DeBorrah K. Ogans profile image

DeBorrah K. Ogans 5 years ago Author

Sweetie, Each couple is quite different but the basic principles of Marriage are the same! Love, respect, care, concern, loyalty and faithfulness should be components in every Great Marriage...

I realize that there are cultural differences that come in to play as well! However I believe that within a Great Marriage each spouse should make it a top priority to seek ways to fulfill the marital needs of their spouse...

When a woman has had a baby should not be a time for the husband to look outside of their marriage to satisfy his sexual desires... This is the time to build healthier family boundaries to secure the future of the growing family....

Thank you for stopping by to share, In HIS Love, Grace, Joy, Peace & Blessings!

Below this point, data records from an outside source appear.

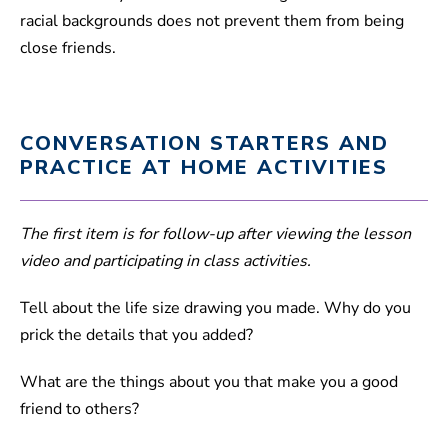
racial backgrounds does not prevent them from being
close friends.
CONVERSATION STARTERS AND
PRACTICE AT HOME ACTIVITIES
The first item is for follow-up after viewing the lesson
video and participating in class activities.
Tell about the life size drawing you made. Why do you
prick the details that you added?
What are the things about you that make you a good
friend to others?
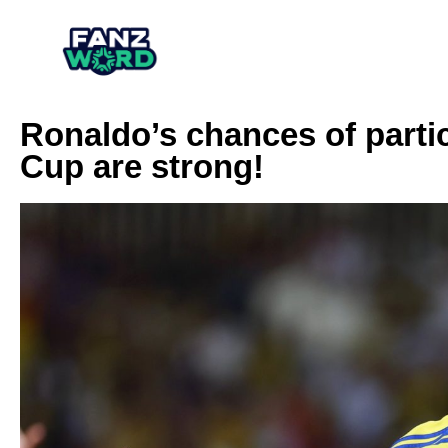
Ronaldo’s chances of partic
Cup are strong!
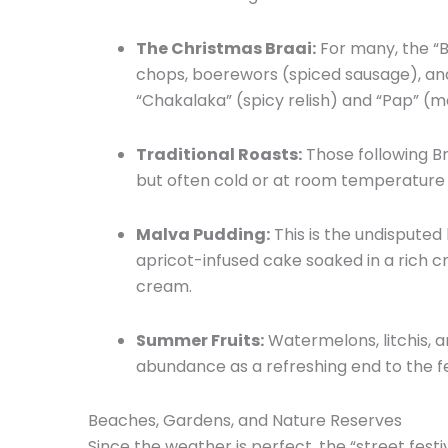
The Christmas Braai:
For many,
the “B
chops,
boerewors (spiced sausage),
and
“Chakalaka” (spicy relish) and “Pap” (m
Traditional Roasts:
Those following Br
but often cold or at room temperature 
Malva Pudding:
This is the undisputed 
apricot-infused cake soaked in a rich 
cream.
Summer Fruits:
Watermelons,
litchis,
an
abundance as a refreshing end to the fe
Beaches, Gardens, and Nature Reserves
Since the weather is perfect,
the “street festiv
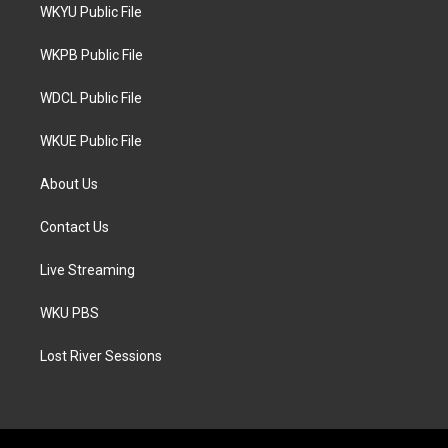
t
a
b
WKYU Public File
e
g
o
r
r
o
a
k
WKPB Public File
m
WDCL Public File
WKUE Public File
About Us
Contact Us
Live Streaming
WKU PBS
Lost River Sessions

tammyswallow profile image

tammyswallow 4 years ago from North Carolina

This is an excellent hub for anyone who is married or about to be married. I don't think people enter marriage with the intent of being "one." It seems to be more of me + me and we as married couples reserve what is owed to the spouse. So many young people rush into marriage, not because they want a marriage, but because they want a wedding. Excellent work on this hub!


lovedoctor926 4 years ago

This is very good information. Voted up!


DeBorrah K. Ogans profile image

DeBorrah K. Ogans 4 years ago Author

Tammyswallow, Thank You! With over 55% of marriages ending in divorce I think that it is important that we encourage mutal respect, transParency & intimacy! This is how we build TRUST and "ONENESS!" Our young people are suffering and we need to encourage and show them that Marriage is honorable, and fulfilling but it is important to wait until they are really ready to make the commitment... A good marriage can stand the test of time so its important to focus more on the marriage relationship than the wedding, This way the wedding will be a day to cherish forever...

Thank you for sharing your insight! It will help to get others! In HIS Love, Grace, Joy, Peace & Blessings!


DeBorrah K. Ogans profile image

DeBorrah K. Ogans 4 years ago Author

Lovedoctor, Thank You for stopping by to share! Please feel free to stop by again. PEACE & BLESSINGS!